Quick Start

from econirl.estimation import IQLearnConfig, IQLearnEstimator

config = IQLearnConfig(
    q_type="tabular",
    divergence="chi2",
    alpha=1.0,
)
estimator = IQLearnEstimator(config=config)

summary = estimator.estimate(
    panel=panel,
    utility=utility,
    problem=problem,
    transitions=transitions,
)

print(summary.parameters)
print(summary.converged)
print(summary.metadata["expert_state_coverage"])
print(summary.metadata["expert_state_action_coverage"])

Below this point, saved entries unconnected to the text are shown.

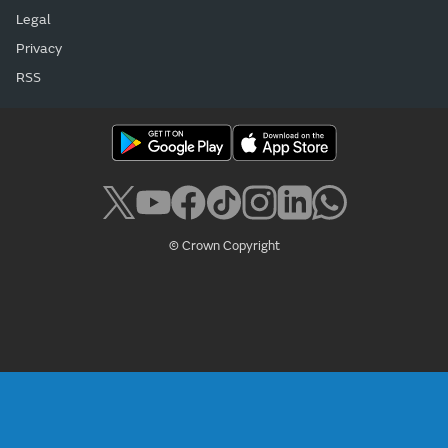
Legal
Privacy
RSS
© Crown Copyright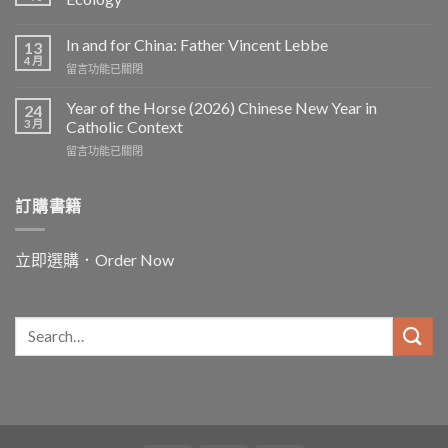
In and for China: Father Vincent Lebbe
13
4 月
在
留言功能已關閉
〈In
and
Year of the Horse (2026) Chinese New Year in
24
for
3 月
Catholic Context
China:
在
留言功能已關閉
Father
〈Year
Vincent
of
Lebbe〉
the
訂購書籍
中
Horse
(2026)
Chinese
立即選購．Order Now
New
Year
in
Catholic
Context〉
中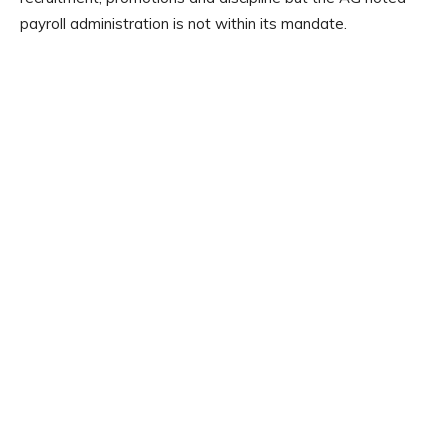
payroll administration is not within its mandate.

Fitted attributes follow the same convention as other estimators:

Attribute

Meaning

parameters

Q parameters: feature coefficients for q_type="linear", per-cell rewards for tabular.

converged

Whether L-BFGS-B reported convergence.

log_likelihood

Log-likelihood of expert actions under the Q-induced policy.

policy

Choice probabilities pi(a given s), shape (n_states, n_actions).

value_function

V(s) = sigma * logsumexp(Q(s, :) / sigma), shape (n_states,).

metadata["expert_state_coverage"]

Fraction of MDP states visited in the expert panel.

metadata["expert_state_action_coverage"]

Fraction of state-action pairs visited.

Q Parameterizations

# Tabular: free Q(s, a) for each cell -- no feature structure
config = IQLearnConfig(q_type="tabular", divergence="chi2", alpha=1.0)

# Linear: Q(s, a) = phi(s, a)^T theta, matches the utility feature spec
config = IQLearnConfig(q_type="linear", divergence="chi2", alpha=1.0)

# Neural: small feedforward net mapping state features to Q(s, :)
config = IQLearnConfig(q_type="neural", divergence="chi2", alpha=1.0,
                       hidden_dim=64, num_layers=2)

The linear parameterization is the most useful for structural interpretation: it constrains Q to live in the same feature space as the utility, so the recovered theta is directly comparable to the data-generating parameters and propagates to unvisited state-action pairs.

Common Pitfall

Do not pair q_type="tabular" with divergence="simple". The simple objective has no upper bound on a free Q table and the optimizer drives Q to numerical overflow (value RMSE can exceed 1e21). The chi-squared objective with alpha >= 1 keeps the problem bounded. See the internal notes for a detailed account of this failure mode.